Abstraction factor analysis is not the end-all to development issues, nor is it a standalone improvement tool. It is a use of experimental design thinking on a complex transactional process. It was developed to provide a means to view the invisible disruptions of development program flow behind a formal stage-gate process.
Continuous improvement in the knowledge-based transactional environments is challenging and complicated. Serious and sustainable improvement in product or software development (and in other organizations) is impossible unless there is a shared recognition of the need to change by leadership. When team members at all management levels accept that their shared resource practices are a root cause of late time to market, it is easier to enable improvement.
The nature of product and software development is not steady and there are dozens of opportunities for improvement in product and software development. This article addresses only the shared resource issue, albeit a huge opportunity. Overall, these development processes are highly complex and innovative, and will always have some degree of unplanned variation; this is the nature of human multiple input, multiple output; multiple input, unknown output; and social complexity processes. Design and software engineers have a maximum capacity (similar to machines); when they are overloaded, they find workarounds and shortcuts, or multitask to such a point that what they work on is less efficient.
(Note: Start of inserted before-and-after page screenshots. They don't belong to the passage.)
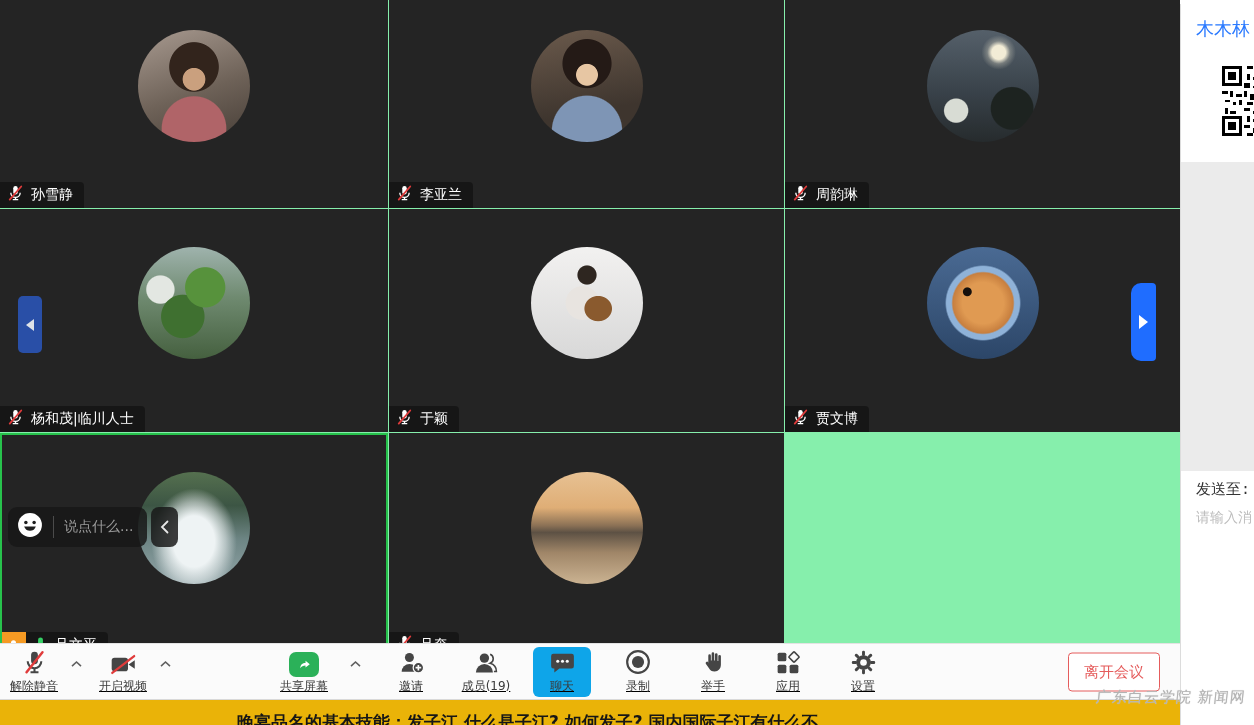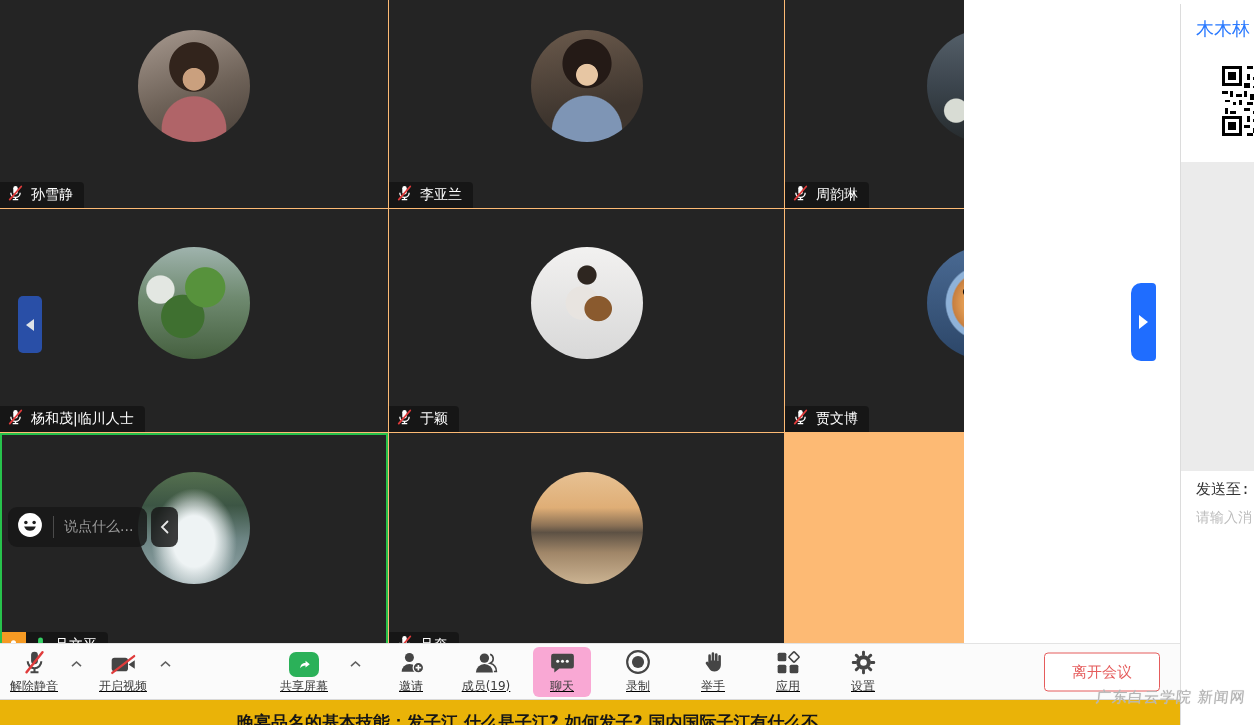--- a/index.html
+++ b/index.html
@@ -9,9 +9,9 @@
 
   
   .stage { position:absolute; left:0; top:0; width:1180px; height:725px; }
-  .grid { position:absolute; left:0; top:0; width:964px; height:643px;
+  .grid { position:absolute; left:0; top:0; width:1180px; height:643px;
     display:grid; grid-template-columns:388px 395px 395px; grid-template-rows:208px 223px 225px;
-    gap:1px; background:#fdba74; overflow:hidden; }
+    gap:1px; background:#86efac; overflow:hidden; }
   .tile { position:relative; background:#242424; display:flex; align-items:center; justify-content:center; overflow:hidden; }
   .tile.active { border:2px solid #27c24c; }
   .avatar { width:112px; height:112px; border-radius:50%; margin-bottom:36px; flex:none; }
Restraining these people in a rigid standard development process does not solve the problem, nor does the advice “do your best” or “you have to work harder.” Standard development processes and practices promote efficiency and effectiveness because they provide a baseline to measure progress against. Every project is not identical in tasks, scope, and complexity, however, and there will always be legitimate reasons to veer on and off a highly rigid process, such as fast-tracking development on simpler projects.
Organizations must create the ability to sense-interpret-decide-act-monitor within their development environments as unforeseen events begin to appear. Abstraction factor analysis enables executives and program managers to make better fact-based decisions regarding the assignment and utilization of shared resources, visualizing workloads of various planned scenarios, and optimizing revenue opportunities through a more intelligent and analytics-based approach to shared resource management.